To solve the problem, we need to analyze the inequality given by the logarithmic expression. The question states: If \( \log_{\sqrt{3}}\left(\frac{|z|^2 - |z| + 1}{2 + |z|}\right) < 2 \), then find the locus of \( z \). ### Step-by-Step Solution: 1. **Convert the logarithmic inequality to exponential form**: \[ \frac{|z|^2 - |z| + 1}{2 + |z|} < (\sqrt{3})^2 \] Since \( (\sqrt{3})^2 = 3 \), we rewrite the inequality as: \[ \frac{|z|^2 - |z| + 1}{2 + |z|} < 3 \] 2. **Cross-multiply to eliminate the fraction**: \[ |z|^2 - |z| + 1 < 3(2 + |z|) \] Expanding the right-hand side: \[ |z|^2 - |z| + 1 < 6 + 3|z| \] 3. **Rearranging the inequality**: \[ |z|^2 - |z| - 3|z| + 1 - 6 < 0 \] Simplifying this gives: \[ |z|^2 - 4|z| - 5 < 0 \] 4. **Factor the quadratic expression**: We need to factor \( |z|^2 - 4|z| - 5 \): \[ |z|^2 - 4|z| - 5 = (|z| - 5)(|z| + 1) \] 5. **Set up the inequality**: The inequality now reads: \[ (|z| - 5)(|z| + 1) < 0 \] 6. **Analyze the roots**: The roots of the equation \( (|z| - 5)(|z| + 1) = 0 \) are: - \( |z| = 5 \) - \( |z| = -1 \) (which is not possible since \( |z| \) is always non-negative) 7. **Determine the intervals**: We need to find where the product \( (|z| - 5)(|z| + 1) < 0 \): - The critical points are \( |z| = 5 \) and \( |z| = -1 \). - The intervals to test are \( (-\infty, -1) \), \( (-1, 5) \), and \( (5, \infty) \).
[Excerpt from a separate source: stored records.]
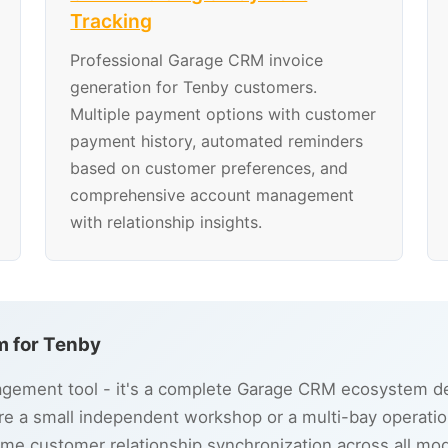
Tracking
Professional Garage CRM invoice
generation for Tenby customers.
Multiple payment options with customer
payment history, automated reminders
based on customer preferences, and
comprehensive account management
with relationship insights.
 for Tenby
ement tool - it's a complete Garage CRM ecosystem des
e a small independent workshop or a multi-bay operatio
ime customer relationship synchronization across all mo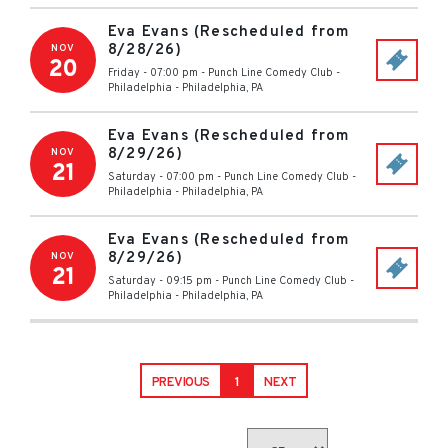
Eva Evans (Rescheduled from
8/28/26)
NOV
20
Friday - 07:00 pm
-
Punch Line Comedy Club -
Philadelphia
-
Philadelphia
,
PA
Eva Evans (Rescheduled from
8/29/26)
NOV
21
Saturday - 07:00 pm
-
Punch Line Comedy Club -
Philadelphia
-
Philadelphia
,
PA
Eva Evans (Rescheduled from
8/29/26)
NOV
21
Saturday - 09:15 pm
-
Punch Line Comedy Club -
Philadelphia
-
Philadelphia
,
PA
PREVIOUS
1
NEXT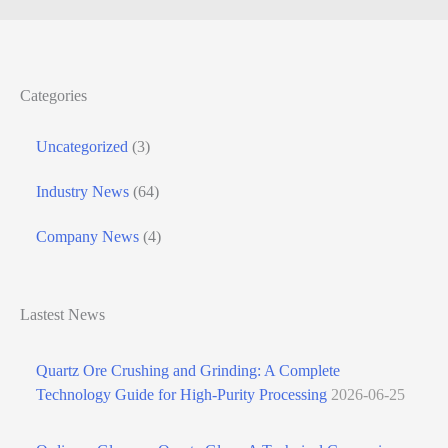
Categories
Uncategorized
(3)
Industry News
(64)
Company News
(4)
Lastest News
Quartz Ore Crushing and Grinding: A Complete
Technology Guide for High-Purity Processing
2026-06-25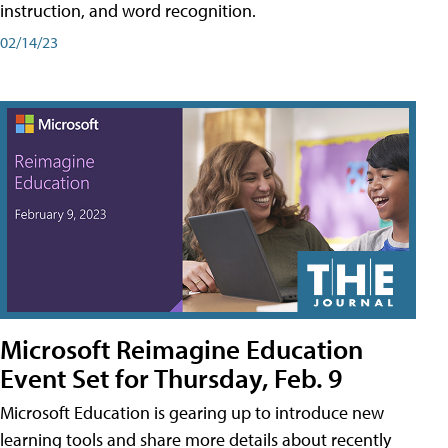
instruction, and word recognition.
02/14/23
Microsoft Reimagine Education
Event Set for Thursday, Feb. 9
Microsoft Education is gearing up to introduce new
learning tools and share more details about recently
Since \( |z| \) cannot be negative, we only consider \( |z| \geq 0 \): - For \( |z| \in (0, 5) \): The expression is negative (since \( |z| - 5 < 0 \) and \( |z| + 1 > 0 \)). - For \( |z| = 5 \): The expression is zero. - For \( |z| > 5 \): The expression is positive. 8. **Conclusion**: The inequality \( (|z| - 5)(|z| + 1) < 0 \) holds for: \[ 0 < |z| < 5 \] Thus, the locus of \( z \) is a circle of radius 5 centered at the origin, excluding the boundary. ### Final Answer: The locus of \( z \) is \( |z| < 5 \).